Sunday was the only day i had for my studies. I did try to put it to gd use. Did work relatively well. Managed to prepare well for my maths test which was on the next day. Met up with faye at northpoint at ard noon cos she didnt know wat else to do there as her rockclimbing class was 2hrs away. Enjoyed talking to her and telling her quite a number of stuff tt was happening in my life. It feels very nice when u actually let out important stuff to a very trustworthy and longtime fren. Enjoyed my time while with her!
I have come to a conclusion tt driving to sch everyday would be a stupid idea as it is gonna cos me hell lots for petrol. Based on my calculations, it will cost me 80 dollar more if i drive twice a week and 160 more if i drive everyday! Guess i'll go with once a week which will still cost me 40 dollar more for transport per month!

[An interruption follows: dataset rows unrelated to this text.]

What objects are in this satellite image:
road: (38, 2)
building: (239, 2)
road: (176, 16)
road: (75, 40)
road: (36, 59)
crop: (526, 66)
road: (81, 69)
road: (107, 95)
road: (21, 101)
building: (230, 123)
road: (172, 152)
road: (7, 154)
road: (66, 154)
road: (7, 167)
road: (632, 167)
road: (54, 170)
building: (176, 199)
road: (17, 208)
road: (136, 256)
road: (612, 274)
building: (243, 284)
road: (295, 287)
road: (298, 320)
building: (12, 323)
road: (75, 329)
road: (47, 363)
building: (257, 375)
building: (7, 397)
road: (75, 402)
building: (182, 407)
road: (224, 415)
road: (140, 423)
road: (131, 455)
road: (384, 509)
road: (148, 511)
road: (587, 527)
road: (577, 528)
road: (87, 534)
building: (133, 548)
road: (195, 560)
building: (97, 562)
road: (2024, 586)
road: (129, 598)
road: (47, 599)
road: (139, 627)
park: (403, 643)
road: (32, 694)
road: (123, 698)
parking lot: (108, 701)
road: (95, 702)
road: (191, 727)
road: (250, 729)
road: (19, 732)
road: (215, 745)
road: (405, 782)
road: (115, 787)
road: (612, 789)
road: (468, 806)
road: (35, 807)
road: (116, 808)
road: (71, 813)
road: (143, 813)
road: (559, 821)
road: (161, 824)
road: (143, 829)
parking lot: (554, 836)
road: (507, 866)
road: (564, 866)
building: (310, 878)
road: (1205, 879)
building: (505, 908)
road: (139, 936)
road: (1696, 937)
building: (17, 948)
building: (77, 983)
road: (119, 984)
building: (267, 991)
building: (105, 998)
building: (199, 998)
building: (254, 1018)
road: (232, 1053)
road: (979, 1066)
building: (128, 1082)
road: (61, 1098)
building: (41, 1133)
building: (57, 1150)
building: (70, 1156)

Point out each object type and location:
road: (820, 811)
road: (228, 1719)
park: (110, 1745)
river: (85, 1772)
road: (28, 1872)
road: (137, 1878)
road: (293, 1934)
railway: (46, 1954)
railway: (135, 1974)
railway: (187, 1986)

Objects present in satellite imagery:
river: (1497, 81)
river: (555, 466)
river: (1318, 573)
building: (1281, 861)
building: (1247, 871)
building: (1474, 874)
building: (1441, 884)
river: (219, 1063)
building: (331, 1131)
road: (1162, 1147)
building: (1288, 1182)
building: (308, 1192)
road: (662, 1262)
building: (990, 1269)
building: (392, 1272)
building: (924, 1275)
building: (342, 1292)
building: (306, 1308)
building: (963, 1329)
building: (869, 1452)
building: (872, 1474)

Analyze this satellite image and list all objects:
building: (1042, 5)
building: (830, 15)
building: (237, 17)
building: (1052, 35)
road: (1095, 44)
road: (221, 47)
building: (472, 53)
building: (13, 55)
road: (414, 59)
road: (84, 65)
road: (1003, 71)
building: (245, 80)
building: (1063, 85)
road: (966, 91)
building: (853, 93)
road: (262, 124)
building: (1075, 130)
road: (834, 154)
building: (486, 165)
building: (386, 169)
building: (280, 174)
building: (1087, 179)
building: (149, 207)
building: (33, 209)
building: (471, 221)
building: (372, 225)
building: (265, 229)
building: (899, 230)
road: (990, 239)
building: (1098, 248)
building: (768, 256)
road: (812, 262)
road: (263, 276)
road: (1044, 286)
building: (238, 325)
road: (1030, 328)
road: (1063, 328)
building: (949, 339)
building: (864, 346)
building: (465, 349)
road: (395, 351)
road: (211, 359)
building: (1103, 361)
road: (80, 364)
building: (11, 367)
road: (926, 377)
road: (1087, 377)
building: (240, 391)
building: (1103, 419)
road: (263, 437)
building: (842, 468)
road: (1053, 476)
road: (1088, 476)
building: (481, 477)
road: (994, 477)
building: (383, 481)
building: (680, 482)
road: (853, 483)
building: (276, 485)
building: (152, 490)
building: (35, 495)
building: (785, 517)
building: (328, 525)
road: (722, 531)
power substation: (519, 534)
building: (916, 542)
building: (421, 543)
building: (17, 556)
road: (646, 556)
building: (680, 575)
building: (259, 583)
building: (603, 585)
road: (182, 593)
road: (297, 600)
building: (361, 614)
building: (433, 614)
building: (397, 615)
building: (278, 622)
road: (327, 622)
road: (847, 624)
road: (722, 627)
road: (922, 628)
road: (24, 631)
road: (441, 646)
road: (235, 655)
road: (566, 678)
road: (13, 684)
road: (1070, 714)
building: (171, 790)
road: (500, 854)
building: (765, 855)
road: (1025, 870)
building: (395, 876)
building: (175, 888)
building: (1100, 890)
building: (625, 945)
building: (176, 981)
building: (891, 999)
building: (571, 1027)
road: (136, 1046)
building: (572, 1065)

Dunno why but i find it very hard to sleep. I was actually half asleep yesterday and i was quite stunned tt my whole life jus like flashed past. I mean from the time i was a kid in kindergarten, then pri sch, followed by sec and so on! Everything was so real and was so true. Dunno how come those images still stay frsh in my brains but yea kinda weird. Normally i heard a person who is gonna pass away will have such weird moments. Hahaha. Not tt i am gonna die but its shocking tt such moments do happen to me too. Very tired now. This weekend is thaipusam and i'll be joining in for my fren's kavadi. Sch pace is starting to pick up. Not tt it was slow in the first place. Its actually too fast for me now i feel with a lots of tests coming up in such limited amt of time. Haiz. Someone, pls save me! Adiyos!!!